Records for the exercise.
________________
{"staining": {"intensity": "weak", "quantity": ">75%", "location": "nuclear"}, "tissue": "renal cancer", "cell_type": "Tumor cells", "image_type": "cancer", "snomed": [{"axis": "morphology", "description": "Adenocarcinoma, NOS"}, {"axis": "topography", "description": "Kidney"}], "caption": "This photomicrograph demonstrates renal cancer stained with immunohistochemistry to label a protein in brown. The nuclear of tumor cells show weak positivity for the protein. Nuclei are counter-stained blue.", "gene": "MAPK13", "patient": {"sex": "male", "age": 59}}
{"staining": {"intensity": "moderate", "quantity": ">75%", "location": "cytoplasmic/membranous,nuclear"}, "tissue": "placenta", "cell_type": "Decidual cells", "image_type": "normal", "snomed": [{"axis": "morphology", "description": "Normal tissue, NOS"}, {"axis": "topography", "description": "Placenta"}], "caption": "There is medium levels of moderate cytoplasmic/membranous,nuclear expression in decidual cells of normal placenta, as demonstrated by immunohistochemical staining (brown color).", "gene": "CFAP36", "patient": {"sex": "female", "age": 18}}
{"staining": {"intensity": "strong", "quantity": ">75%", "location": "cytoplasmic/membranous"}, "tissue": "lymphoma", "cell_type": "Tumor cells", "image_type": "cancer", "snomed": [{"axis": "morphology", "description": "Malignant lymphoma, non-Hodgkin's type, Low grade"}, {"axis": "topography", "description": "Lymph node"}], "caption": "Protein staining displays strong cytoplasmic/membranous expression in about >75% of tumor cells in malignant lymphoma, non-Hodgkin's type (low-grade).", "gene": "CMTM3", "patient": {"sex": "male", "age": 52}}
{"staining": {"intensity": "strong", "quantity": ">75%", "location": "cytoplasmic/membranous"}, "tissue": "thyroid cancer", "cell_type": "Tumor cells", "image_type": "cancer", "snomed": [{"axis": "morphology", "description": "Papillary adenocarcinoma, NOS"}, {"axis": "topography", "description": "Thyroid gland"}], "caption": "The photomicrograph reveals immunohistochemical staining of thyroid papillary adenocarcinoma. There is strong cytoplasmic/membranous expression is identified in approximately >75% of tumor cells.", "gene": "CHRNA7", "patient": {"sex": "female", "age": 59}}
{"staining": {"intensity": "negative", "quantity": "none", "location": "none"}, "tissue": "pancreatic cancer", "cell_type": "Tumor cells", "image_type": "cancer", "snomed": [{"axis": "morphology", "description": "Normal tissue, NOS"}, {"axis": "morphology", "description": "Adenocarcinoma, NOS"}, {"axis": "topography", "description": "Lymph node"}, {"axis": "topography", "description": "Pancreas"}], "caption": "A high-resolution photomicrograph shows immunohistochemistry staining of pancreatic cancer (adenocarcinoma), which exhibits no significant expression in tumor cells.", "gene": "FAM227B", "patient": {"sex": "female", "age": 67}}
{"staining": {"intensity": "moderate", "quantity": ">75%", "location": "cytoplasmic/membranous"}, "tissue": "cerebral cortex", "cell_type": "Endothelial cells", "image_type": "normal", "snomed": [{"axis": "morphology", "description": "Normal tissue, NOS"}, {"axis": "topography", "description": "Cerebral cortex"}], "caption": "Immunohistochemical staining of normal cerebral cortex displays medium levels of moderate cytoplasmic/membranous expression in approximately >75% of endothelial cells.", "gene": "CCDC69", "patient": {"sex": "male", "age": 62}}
________________
Word for word, copy the material above.

Finished task.
{"staining": {"intensity": "weak", "quantity": ">75%", "location": "nuclear"}, "tissue": "renal cancer", "cell_type": "Tumor cells", "image_type": "cancer", "snomed": [{"axis": "morphology", "description": "Adenocarcinoma, NOS"}, {"axis": "topography", "description": "Kidney"}], "caption": "This photomicrograph demonstrates renal cancer stained with immunohistochemistry to label a protein in brown. The nuclear of tumor cells show weak positivity for the protein. Nuclei are counter-stained blue.", "gene": "MAPK13", "patient": {"sex": "male", "age": 59}}
{"staining": {"intensity": "moderate", "quantity": ">75%", "location": "cytoplasmic/membranous,nuclear"}, "tissue": "placenta", "cell_type": "Decidual cells", "image_type": "normal", "snomed": [{"axis": "morphology", "description": "Normal tissue, NOS"}, {"axis": "topography", "description": "Placenta"}], "caption": "There is medium levels of moderate cytoplasmic/membranous,nuclear expression in decidual cells of normal placenta, as demonstrated by immunohistochemical staining (brown color).", "gene": "CFAP36", "patient": {"sex": "female", "age": 18}}
{"staining": {"intensity": "strong", "quantity": ">75%", "location": "cytoplasmic/membranous"}, "tissue": "lymphoma", "cell_type": "Tumor cells", "image_type": "cancer", "snomed": [{"axis": "morphology", "description": "Malignant lymphoma, non-Hodgkin's type, Low grade"}, {"axis": "topography", "description": "Lymph node"}], "caption": "Protein staining displays strong cytoplasmic/membranous expression in about >75% of tumor cells in malignant lymphoma, non-Hodgkin's type (low-grade).", "gene": "CMTM3", "patient": {"sex": "male", "age": 52}}
{"staining": {"intensity": "strong", "quantity": ">75%", "location": "cytoplasmic/membranous"}, "tissue": "thyroid cancer", "cell_type": "Tumor cells", "image_type": "cancer", "snomed": [{"axis": "morphology", "description": "Papillary adenocarcinoma, NOS"}, {"axis": "topography", "description": "Thyroid gland"}], "caption": "The photomicrograph reveals immunohistochemical staining of thyroid papillary adenocarcinoma. There is strong cytoplasmic/membranous expression is identified in approximately >75% of tumor cells.", "gene": "CHRNA7", "patient": {"sex": "female", "age": 59}}
{"staining": {"intensity": "negative", "quantity": "none", "location": "none"}, "tissue": "pancreatic cancer", "cell_type": "Tumor cells", "image_type": "cancer", "snomed": [{"axis": "morphology", "description": "Normal tissue, NOS"}, {"axis": "morphology", "description": "Adenocarcinoma, NOS"}, {"axis": "topography", "description": "Lymph node"}, {"axis": "topography", "description": "Pancreas"}], "caption": "A high-resolution photomicrograph shows immunohistochemistry staining of pancreatic cancer (adenocarcinoma), which exhibits no significant expression in tumor cells.", "gene": "FAM227B", "patient": {"sex": "female", "age": 67}}
{"staining": {"intensity": "moderate", "quantity": ">75%", "location": "cytoplasmic/membranous"}, "tissue": "cerebral cortex", "cell_type": "Endothelial cells", "image_type": "normal", "snomed": [{"axis": "morphology", "description": "Normal tissue, NOS"}, {"axis": "topography", "description": "Cerebral cortex"}], "caption": "Immunohistochemical staining of normal cerebral cortex displays medium levels of moderate cytoplasmic/membranous expression in approximately >75% of endothelial cells.", "gene": "CCDC69", "patient": {"sex": "male", "age": 62}}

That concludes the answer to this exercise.